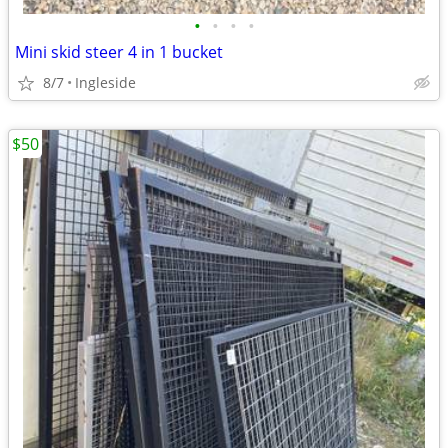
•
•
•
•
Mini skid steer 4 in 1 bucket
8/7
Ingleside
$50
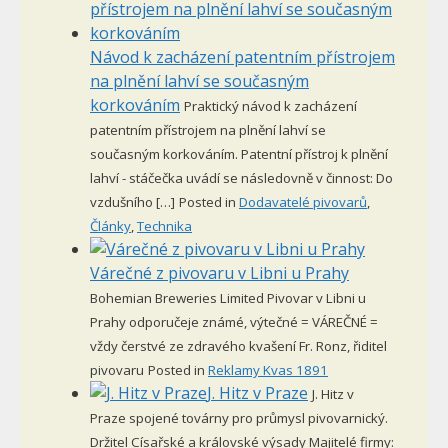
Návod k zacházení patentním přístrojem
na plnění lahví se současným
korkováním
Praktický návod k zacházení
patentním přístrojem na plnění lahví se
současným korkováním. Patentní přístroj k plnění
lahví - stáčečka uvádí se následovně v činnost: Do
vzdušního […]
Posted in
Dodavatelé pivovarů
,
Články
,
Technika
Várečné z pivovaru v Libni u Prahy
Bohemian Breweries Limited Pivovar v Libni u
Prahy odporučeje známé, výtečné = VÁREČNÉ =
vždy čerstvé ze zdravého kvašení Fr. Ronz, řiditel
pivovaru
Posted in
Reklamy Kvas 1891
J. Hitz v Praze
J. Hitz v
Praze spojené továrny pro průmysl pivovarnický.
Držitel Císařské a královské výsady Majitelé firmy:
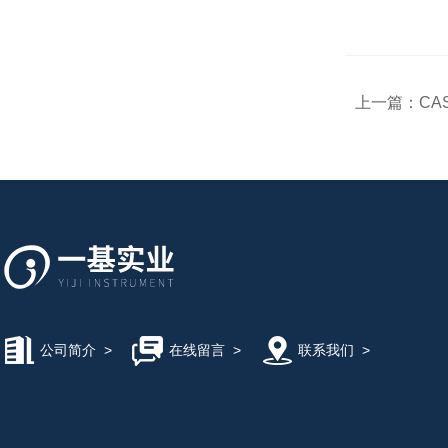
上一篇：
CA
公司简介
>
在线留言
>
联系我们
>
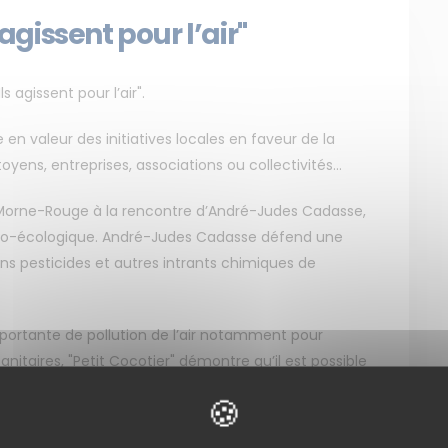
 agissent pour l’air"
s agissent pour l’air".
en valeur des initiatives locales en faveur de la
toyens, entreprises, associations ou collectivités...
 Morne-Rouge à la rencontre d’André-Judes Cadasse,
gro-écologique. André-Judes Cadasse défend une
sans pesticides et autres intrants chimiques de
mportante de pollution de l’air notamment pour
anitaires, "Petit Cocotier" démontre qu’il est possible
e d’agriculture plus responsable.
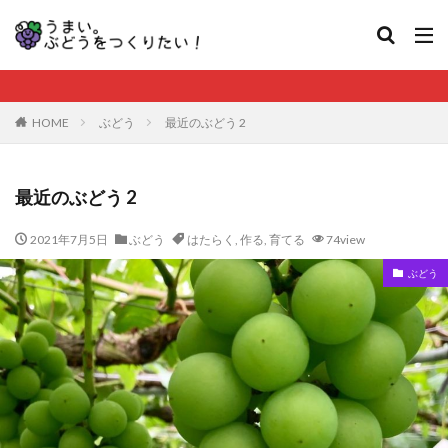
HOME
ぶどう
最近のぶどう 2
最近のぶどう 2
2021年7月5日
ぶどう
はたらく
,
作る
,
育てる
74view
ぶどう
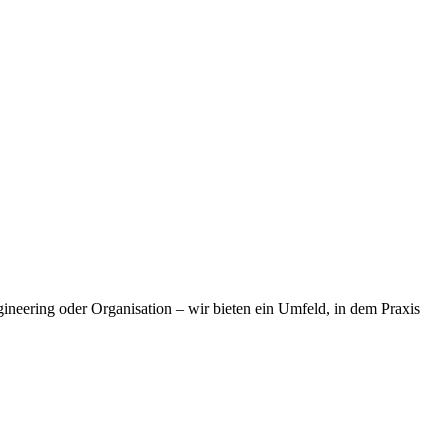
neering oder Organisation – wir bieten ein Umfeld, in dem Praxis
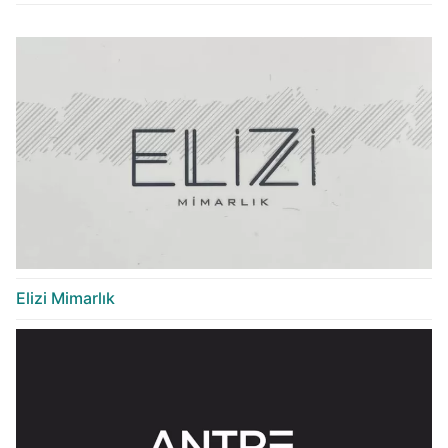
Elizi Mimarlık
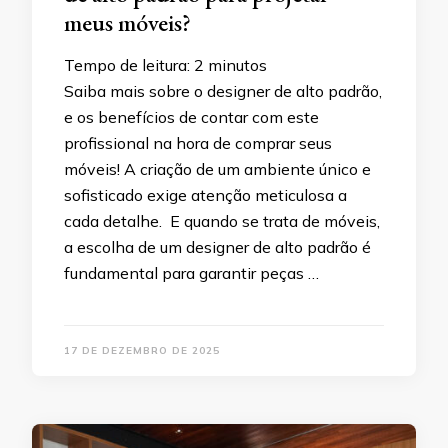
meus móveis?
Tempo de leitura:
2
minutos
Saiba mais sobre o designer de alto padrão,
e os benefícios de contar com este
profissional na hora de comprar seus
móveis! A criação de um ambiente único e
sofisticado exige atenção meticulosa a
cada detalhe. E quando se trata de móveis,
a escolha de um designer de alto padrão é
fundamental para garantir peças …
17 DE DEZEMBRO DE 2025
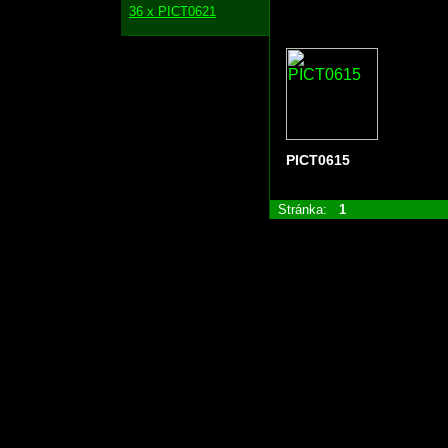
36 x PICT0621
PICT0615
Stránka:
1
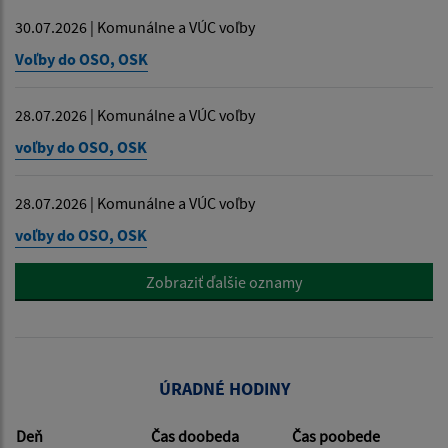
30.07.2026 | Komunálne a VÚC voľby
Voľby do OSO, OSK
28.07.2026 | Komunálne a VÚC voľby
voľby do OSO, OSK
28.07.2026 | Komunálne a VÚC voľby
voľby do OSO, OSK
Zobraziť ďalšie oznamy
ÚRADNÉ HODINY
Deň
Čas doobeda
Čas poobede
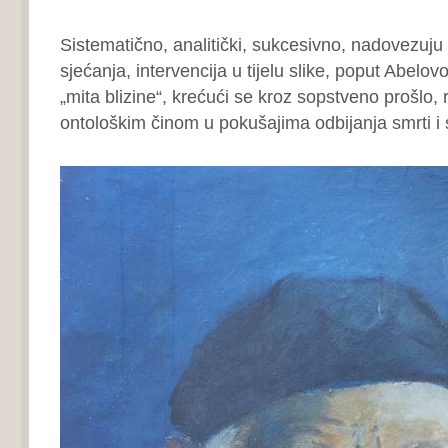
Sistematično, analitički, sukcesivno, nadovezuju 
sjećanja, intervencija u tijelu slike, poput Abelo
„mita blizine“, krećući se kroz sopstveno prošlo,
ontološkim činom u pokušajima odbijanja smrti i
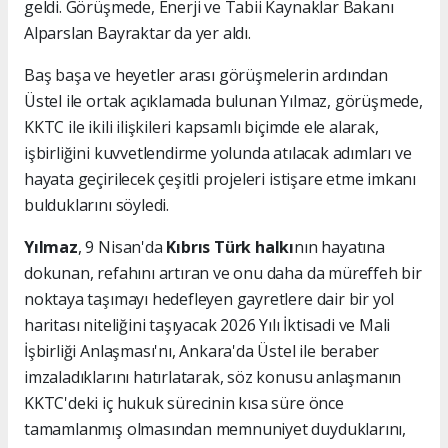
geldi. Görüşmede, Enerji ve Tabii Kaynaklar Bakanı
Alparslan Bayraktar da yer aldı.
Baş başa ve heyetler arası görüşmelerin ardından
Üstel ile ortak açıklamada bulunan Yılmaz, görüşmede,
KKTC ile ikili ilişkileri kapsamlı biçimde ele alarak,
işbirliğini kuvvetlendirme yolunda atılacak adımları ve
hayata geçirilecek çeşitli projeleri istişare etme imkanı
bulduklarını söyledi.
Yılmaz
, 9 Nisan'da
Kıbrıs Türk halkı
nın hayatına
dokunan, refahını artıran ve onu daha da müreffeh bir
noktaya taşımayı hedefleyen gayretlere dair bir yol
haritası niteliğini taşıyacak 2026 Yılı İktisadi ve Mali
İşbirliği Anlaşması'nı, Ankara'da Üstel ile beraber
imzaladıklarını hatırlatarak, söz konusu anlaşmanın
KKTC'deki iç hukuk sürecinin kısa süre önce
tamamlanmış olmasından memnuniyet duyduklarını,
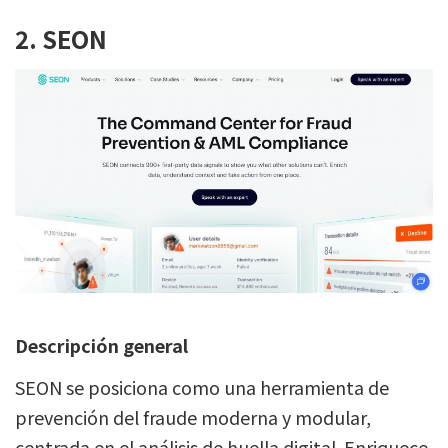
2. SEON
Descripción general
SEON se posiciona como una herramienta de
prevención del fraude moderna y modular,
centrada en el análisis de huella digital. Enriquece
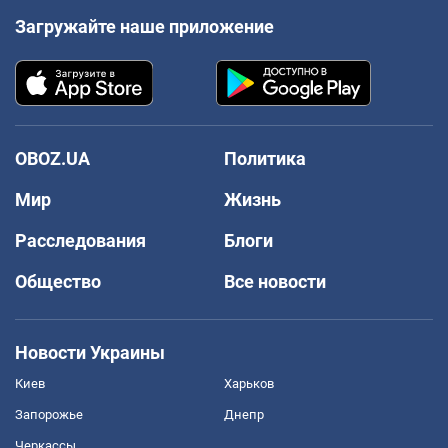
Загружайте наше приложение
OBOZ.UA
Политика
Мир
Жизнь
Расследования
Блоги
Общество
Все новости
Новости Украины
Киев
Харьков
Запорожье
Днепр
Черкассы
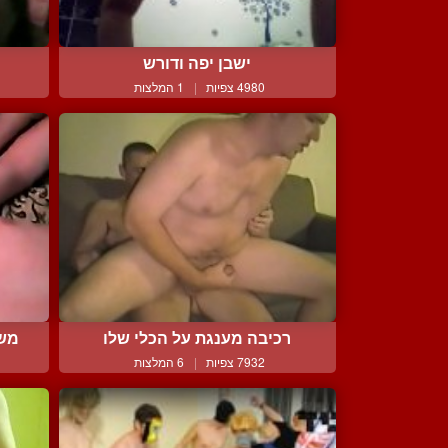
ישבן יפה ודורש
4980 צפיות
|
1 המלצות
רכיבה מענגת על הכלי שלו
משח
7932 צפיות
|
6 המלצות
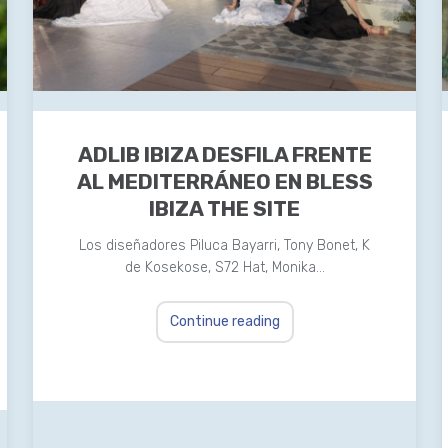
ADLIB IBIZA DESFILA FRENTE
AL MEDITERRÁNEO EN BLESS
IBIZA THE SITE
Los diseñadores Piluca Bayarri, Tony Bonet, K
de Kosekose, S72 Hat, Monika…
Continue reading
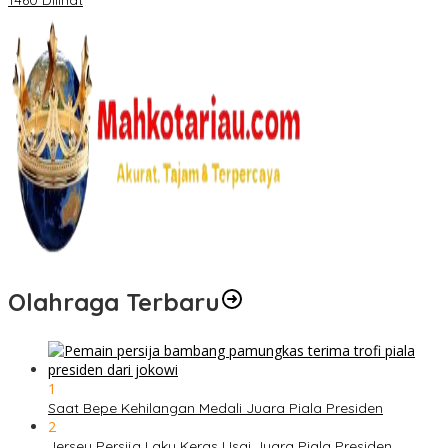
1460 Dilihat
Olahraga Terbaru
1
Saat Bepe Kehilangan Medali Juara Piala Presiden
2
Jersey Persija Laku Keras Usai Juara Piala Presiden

========================

### AIM OF THE EXERCISE
Any picture in the listing above gets left out; output the rest exactly.

### EXERCISE OUTPUT
•
•
•
•
Mini skid steer 4 in 1 bucket
8/7
Ingleside
$50
Návod k zacházení patentním přístrojem
na plnění lahví se současným
korkováním
Praktický návod k zacházení
patentním přístrojem na plnění lahví se
současným korkováním. Patentní přístroj k plnění
lahví - stáčečka uvádí se následovně v činnost: Do
vzdušního […]
Posted in
Dodavatelé pivovarů
,
Články
,
Technika
Várečné z pivovaru v Libni u Prahy
Bohemian Breweries Limited Pivovar v Libni u
Prahy odporučeje známé, výtečné = VÁREČNÉ =
vždy čerstvé ze zdravého kvašení Fr. Ronz, řiditel
pivovaru
Posted in
Reklamy Kvas 1891
J. Hitz v Praze
J. Hitz v
Praze spojené továrny pro průmysl pivovarnický.
Držitel Císařské a královské výsady Majitelé firmy:
上一篇：
CA
公司简介
>
在线留言
>
联系我们
>
 agissent pour l’air"
s agissent pour l’air".
en valeur des initiatives locales en faveur de la
toyens, entreprises, associations ou collectivités...
 Morne-Rouge à la rencontre d’André-Judes Cadasse,
gro-écologique. André-Judes Cadasse défend une
sans pesticides et autres intrants chimiques de
mportante de pollution de l’air notamment pour
anitaires, "Petit Cocotier" démontre qu’il est possible
e d’agriculture plus responsable.
HOME
ぶどう
最近のぶどう 2
最近のぶどう 2
2021年7月5日
ぶどう
はたらく
,
作る
,
育てる
74view
ぶどう
neering oder Organisation – wir bieten ein Umfeld, in dem Praxis
Elizi Mimarlık
meus móveis?
Tempo de leitura:
2
minutos
Saiba mais sobre o designer de alto padrão,
e os benefícios de contar com este
profissional na hora de comprar seus
móveis! A criação de um ambiente único e
sofisticado exige atenção meticulosa a
cada detalhe. E quando se trata de móveis,
a escolha de um designer de alto padrão é
fundamental para garantir peças …
17 DE DEZEMBRO DE 2025
36 x PICT0621
PICT0615
Stránka:
1
30.07.2026 | Komunálne a VÚC voľby
Voľby do OSO, OSK
28.07.2026 | Komunálne a VÚC voľby
voľby do OSO, OSK
28.07.2026 | Komunálne a VÚC voľby
voľby do OSO, OSK
Zobraziť ďalšie oznamy
ÚRADNÉ HODINY
Deň
Čas doobeda
Čas poobede
Sistematično, analitički, sukcesivno, nadovezuju 
sjećanja, intervencija u tijelu slike, poput Abelo
„mita blizine“, krećući se kroz sopstveno prošlo,
ontološkim činom u pokušajima odbijanja smrti i
geldi. Görüşmede, Enerji ve Tabii Kaynaklar Bakanı
Alparslan Bayraktar da yer aldı.
Baş başa ve heyetler arası görüşmelerin ardından
Üstel ile ortak açıklamada bulunan Yılmaz, görüşmede,
KKTC ile ikili ilişkileri kapsamlı biçimde ele alarak,
işbirliğini kuvvetlendirme yolunda atılacak adımları ve
hayata geçirilecek çeşitli projeleri istişare etme imkanı
bulduklarını söyledi.
Yılmaz
, 9 Nisan'da
Kıbrıs Türk halkı
nın hayatına
dokunan, refahını artıran ve onu daha da müreffeh bir
noktaya taşımayı hedefleyen gayretlere dair bir yol
haritası niteliğini taşıyacak 2026 Yılı İktisadi ve Mali
İşbirliği Anlaşması'nı, Ankara'da Üstel ile beraber
imzaladıklarını hatırlatarak, söz konusu anlaşmanın
KKTC'deki iç hukuk sürecinin kısa süre önce
tamamlanmış olmasından memnuniyet duyduklarını,
2. SEON
Descripción general
SEON se posiciona como una herramienta de
prevención del fraude moderna y modular,
centrada en el análisis de huella digital. Enriquece
Загружайте наше приложение
OBOZ.UA
Политика
Мир
Жизнь
Расследования
Блоги
Общество
Все новости
Новости Украины
Киев
Харьков
Запорожье
Днепр
Черкассы
ישבן יפה ודורש
4980 צפיות
|
1 המלצות
רכיבה מענגת על הכלי שלו
משח
7932 צפיות
|
6 המלצות
ADLIB IBIZA DESFILA FRENTE
AL MEDITERRÁNEO EN BLESS
IBIZA THE SITE
Los diseñadores Piluca Bayarri, Tony Bonet, K
de Kosekose, S72 Hat, Monika…
Continue reading
1460 Dilihat
Olahraga Terbaru
1
Saat Bepe Kehilangan Medali Juara Piala Presiden
2
Jersey Persija Laku Keras Usai Juara Piala Presiden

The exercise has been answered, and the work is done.